Evangelical Prof’s ‘Biblical Comma’ Tweet Exposes Paradox of ‘Respectable’ Evangelical Anti-Intellectualism

Owen Strachan has a number of books. Image: Facebook.

After the Trump years and the January 6 insurrection, in which recognizably evangelical prayers and symbols featured prominently, America’s conservative, mostly white evangelical Christians aren’t exactly popular. But just when you think your expectations for this authoritarian demographic can’t get any lower, some “respectable” evangelical comes along and invokes the “biblical comma.” In case you were wondering, this ostensibly holy punctuation mark is just as much a real thing as dinosaurs on Noah’s Ark, although at least dinosaurs really did exist at one point in time, unlike commas in any ancient manuscript. Let me explain.

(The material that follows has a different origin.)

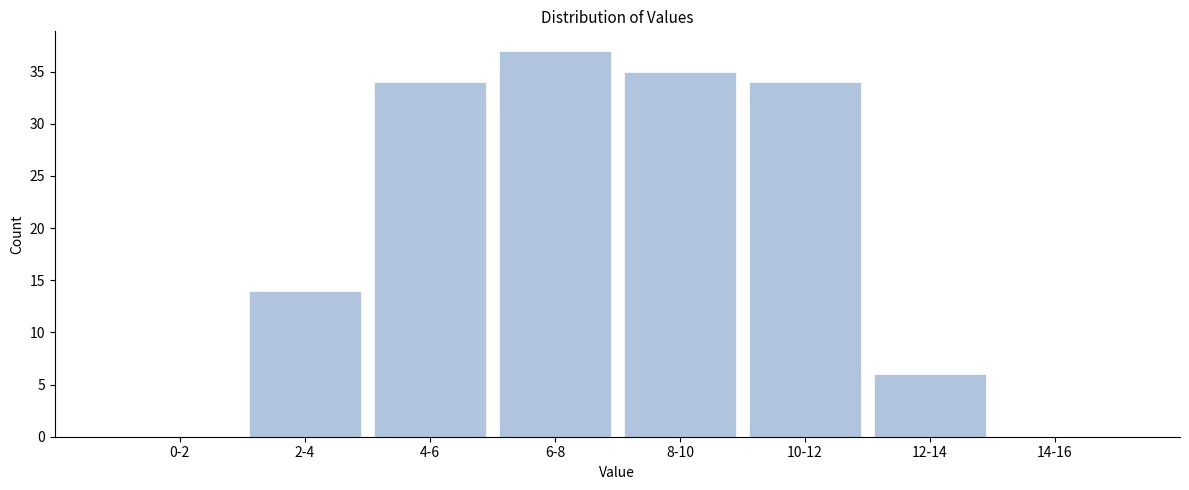

Reading right to left, extract all data points from this chart.

14-16=0	12-14=6	10-12=34	8-10=35	6-8=37	4-6=34	2-4=14	0-2=0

Over the weekend, Grace Bible Theological Seminary provost and theology professor Owen Strachan set Twitter abuzz with a profoundly ignorant tweet that reads, in part, “There is not a single edit you could make to Scripture to improve it. Anything you would do to amend so much as a biblical comma would drastically demote it. You can’t improve the Word of God. You’d only ruin perfection. Keep your edits on the shelf.” 

The backlash was immediate and extensive. Of course, Strachan may have been trolling for exactly the sort of reaction he got, as he’s launching a book on Christianity and “wokeness,” which he’s described as “a major threat to the Christian faith” and “a different religion altogether.” But even so, some of the responses to Strachan, who later attempted to “clarify” his point, make for entertaining reading.”

But there is context here worth exploring that goes beyond a single puerile instance of “triggering the libs.” Apart from dunking on the “biblical comma,” a number of Twitter users, including RD contributor Andrew Seidel, pointed out that the Bible contains verses that legitimate the practice of slavery.

The funny thing in this regard is that Strachan, an occasional contributor to Tim Keller’s The Gospel Coalition and a classic Calvinist theobro, is known to prefer the ESV translation of the Bible, which replaces the term “slave” with the essentially made up euphemism “bondservant.” In other words, this fan of the “unedited” Bible is aware of modern edits and prefers certain ones over others.

But why would Strachan, who has an undergraduate degree from a secular liberal arts college and advanced degrees, including a PhD, from accredited seminaries, tweet something he clearly knows to be false? For help addressing that question, RD turned to scholars in religious studies with expertise on American evangelicalism. 

University of North Florida Professor Julie Ingersoll noted that evangelical academics occupy an awkward space in which they must deliver anti-intellectual red meat to evangelical audiences even as they crave the respectability that comes with having credentials those outside their religious community generally will recognize as valid. 

“They’ve always had this insecurity about legitimacy,” Ingersoll told RD. “It’s how we got evangelicalism out of fundamentalism. It’s why so many of them prefer to get their degrees from Oxford or somewhere in Scotland.” 

Asked how Strachan could justify tweeting an outright lie about the Bible, Ingersoll mused, “In this case I might think that Strachan understood this not as lying but as hyperbole for marketing, to cause a fuss leading up to the launch of his book. But haven’t you ever heard evangelicals cite Rahab to justify lying to ‘the enemy?’”

Other religious studies scholars weighed in with related insights on Twitter:

Bradley Onishi, a popular exvangelical podcaster and associate professor of religious studies at Skidmore College, approached the question from a somewhat different angle. “Strachan’s comments on ‘biblical commas’ are easily debunked. There is no historical case for them,” Onishi began, adding, “The deeper question is what such rhetoric does for him and other biblical literalists.” Noting that Strachan is a staunch advocate of the misogynistic doctrine of “complementarianism,” which holds that God created men and women for different roles and that it’s not permissible for women to hold authority over men, Onishi told RD:

Strachan is clearly someone who wants to control borders and bodies. His theology of gender, marriage, and family is based on a strict patriarchal order. His new book resists any examination of the American social body’s structuring, labeling ‘Whiteness’ an imaginary category. Read in this context, the ‘biblical comma’ tweets reflect a desire to put clear borders and boundaries around the biblical text, just as he has sought to do with marriage, family, and the nation. For him, the Bible is scary if it offers permeable categories and ambiguity.

Of course, reality is full of permeable categories and ambiguity, and authoritarian movements—whether religious, overtly political, or, as is frequently the case, both—are driven to keep that complexity at bay. What Onishi calls Strachan’s “theology of fear” is a powerful weapon in the Christian Right’s battle to uphold white supremacist patriarchy and social domination in the face of declining numbers. America currently faces a very real threat of minority authoritarian rule by white right-wing Christians like Strachan. And when it comes to fear, if we have any hope of staving off that threat, we need our media gatekeepers and elite pundits to stop being afraid to criticize their kind of Christianity.